Scenario 2 - Eavesdrop on both devices

For our second scenario (Fig. 2) we only vary the threat model for the first three messages, considering a DA attacker on the devices operating system. Such attacker has only the subtle yet powerful capability of Eavesdrop, as it is already sufficient enough for him to get all information computed and processed in each device. In here, the attacker is not able to actually modify any contents, however.

Fig. 3.
figure 3

Scenario 3 - Eavesdrop on both devices and on users’ environment

Next, Fig. 3 brings our third scenario, we bring another DA attacker, now on the same environment as the users (“shoulder-surfing” them). Such physical intrusion can compromise significantly the insurance of several ceremonies once most people do not watch their back while entering critical credentials in their devices, for instance.

Given that we expect both users to meet and exchange messages 6 and 7, we set our second DA to be around both users (which are not distant from each other themselves), hence controlling two different communication channels over the same layer (L3).
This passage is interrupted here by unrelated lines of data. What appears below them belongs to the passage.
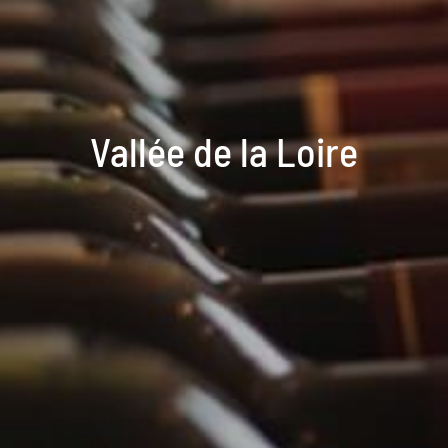
Vallée de la Loire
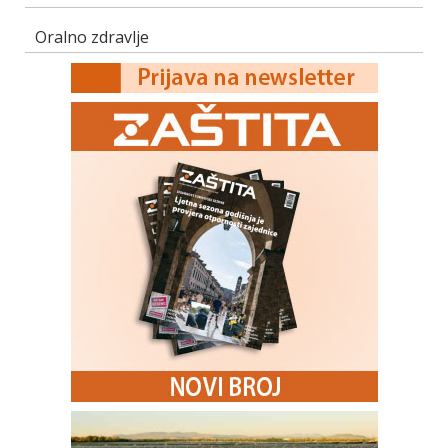
Oralno zdravlje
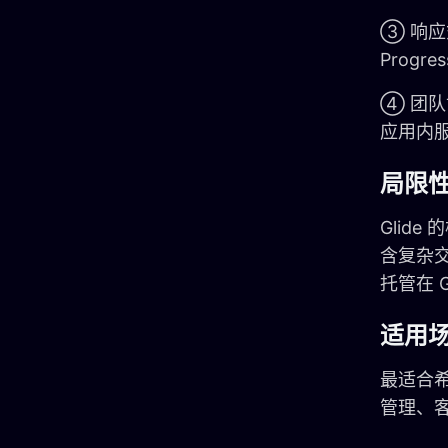
③ 响应
Prog
④ 团
应用内
局限
Glid
含复杂交
托管在 
适用
最适合希望
管理、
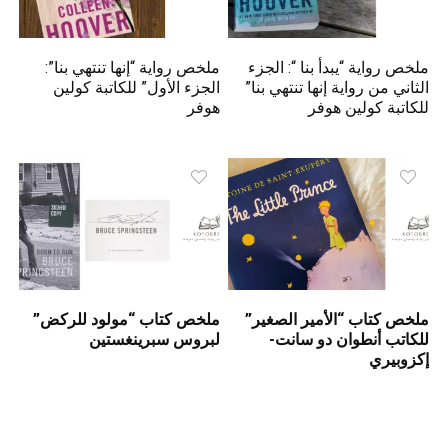
ملخص رواية “يبدأ بنا “: الجزء
ملخص رواية “إنها تنتهي بنا”:
الثاني من رواية إنها تنتهي بنا”
الجزء الأول” للكاتبة كولين
للكاتبة كولين هوفر
هوفر
ملخص كتاب “الأمير الصغير”
ملخص كتاب “مولود للركض”
للكاتب أنطوان دو سانت-
لبروس سبرينغستين
إكزوبيري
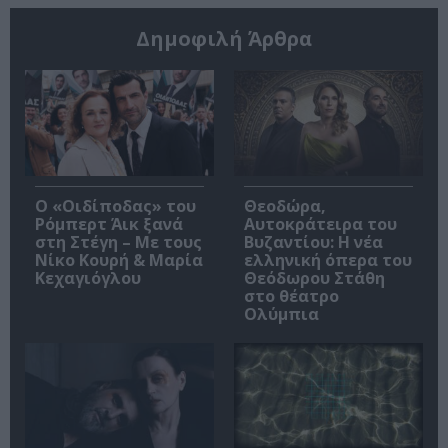
Δημοφιλή Άρθρα
O «Οιδίποδας» του
Θεοδώρα,
Ρόμπερτ Άικ ξανά
Αυτοκράτειρα του
στη Στέγη – Με τους
Βυζαντίου: Η νέα
Νίκο Κουρή & Μαρία
ελληνική όπερα του
Κεχαγιόγλου
Θεόδωρου Στάθη
στο θέατρο
Ολύμπια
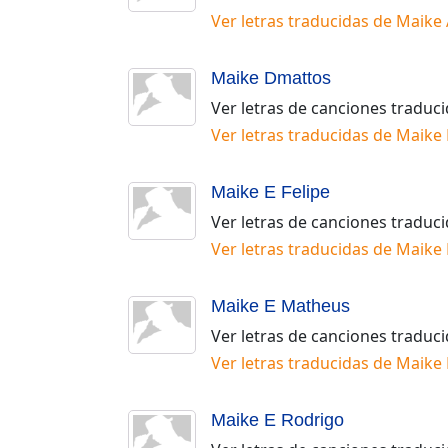
Ver letras traducidas de
Maike 
Maike Dmattos
Ver letras de canciones traduc
Ver letras traducidas de
Maike
Maike E Felipe
Ver letras de canciones traduc
Ver letras traducidas de
Maike 
Maike E Matheus
Ver letras de canciones traduc
Ver letras traducidas de
Maike 
Maike E Rodrigo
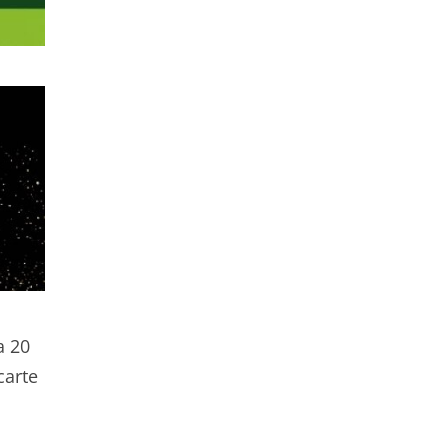
a 20
carte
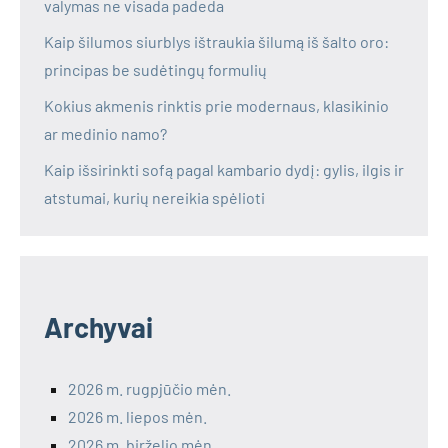
valymas ne visada padeda
Kaip šilumos siurblys ištraukia šilumą iš šalto oro:
principas be sudėtingų formulių
Kokius akmenis rinktis prie modernaus, klasikinio
ar medinio namo?
Kaip išsirinkti sofą pagal kambario dydį: gylis, ilgis ir
atstumai, kurių nereikia spėlioti
Archyvai
2026 m. rugpjūčio mėn.
2026 m. liepos mėn.
2026 m. birželio mėn.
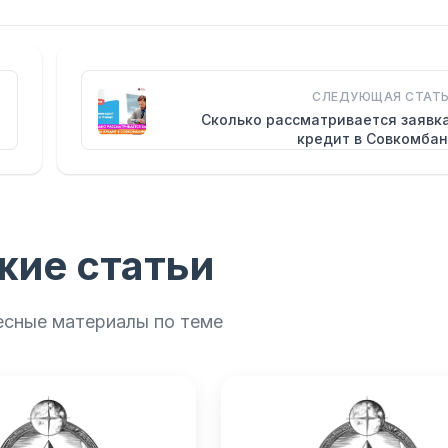
СЛЕДУЮЩАЯ СТАТЬ
Сколько рассматривается заявк
кредит в Совкомбан
жие статьи
есные материалы по теме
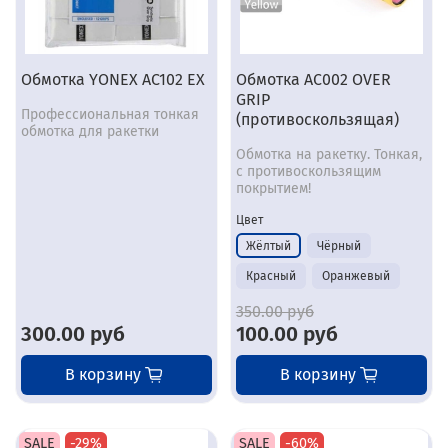
Обмотка YONEX AC102 EX
Обмотка AC002 OVER
GRIP
Профессиональная тонкая
(противоскользящая)
обмотка для ракетки
Обмотка на ракетку. Тонкая,
с противоскользящим
покрытием!
Цвет
Жёлтый
Чёрный
Красный
Оранжевый
350.00 руб
300.00 руб
100.00 руб
В корзину
В корзину
SALE
-29%
SALE
-60%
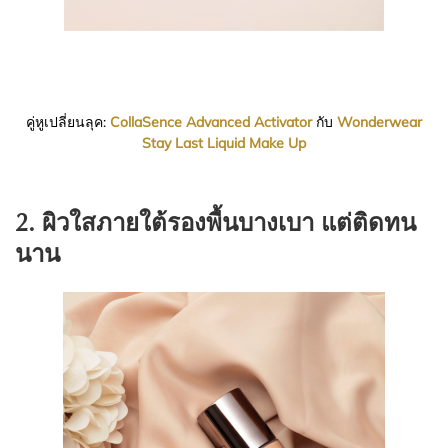
คู่หูเปลี่ยนลุค:
CollaSence Advanced Activator
กับ
Wonderwear
Stay Last Liquid Make Up
2. ผิวใสภายใต้รองพื้นบางเบา แต่ติดทน
นาน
Similarly to DA\(_1\), the second DA is only able to observe at best (in this case, the users’ devices screens) and does not alter anything. The two of them are capable of sharing their knowledge (as explained in [8]), if they both agree.

It is worth noting that we are not varying the threat model of layer L4 as it is out of computer science scope and therefore we limit ourselves to assessment of layers L1 up to L3 solely. Our code for the ceremony scenarios above is in: https://github.com/tacianem/SPW18

6 Conclusions

During the formal verification and specification of security ceremonies for the Bluetooth pairing protocol we were able to detect that some actions could be included in the security ceremony to make it fail safe.

With a reasonable (non-diabolic) threat model we can design a ceremony where the user can be advised to execute the pairing in a specific setting. For example for devices that execute numeric comparison, but that do not have a good interface for showing the numbers (or use fixed numbers), we could change the protocol so that before pairing a precondition is to scan the Bluetooth spectrum trying to find other devices around. This can be used to either interrupt the pairing because it could lead to a possible man-in-the-middle attack from the other device, or at least to let the user know that he is in this somewhat insecure setting.

Having an automated verification framework where realistic, fine grained threat models can be easily tested for security ceremonies, allowed us to come with a series of ceremonies which aim to avoid that the human-being behind the device fall in an insecure setting which could jeopardise his secure communication effort. This is one of our main contributions for this work.

As future work we plan to embed more threat models to our security ceremony verification framework, as well as creating a more usable interface and to make the proof interpretation process easier for the ceremony designer.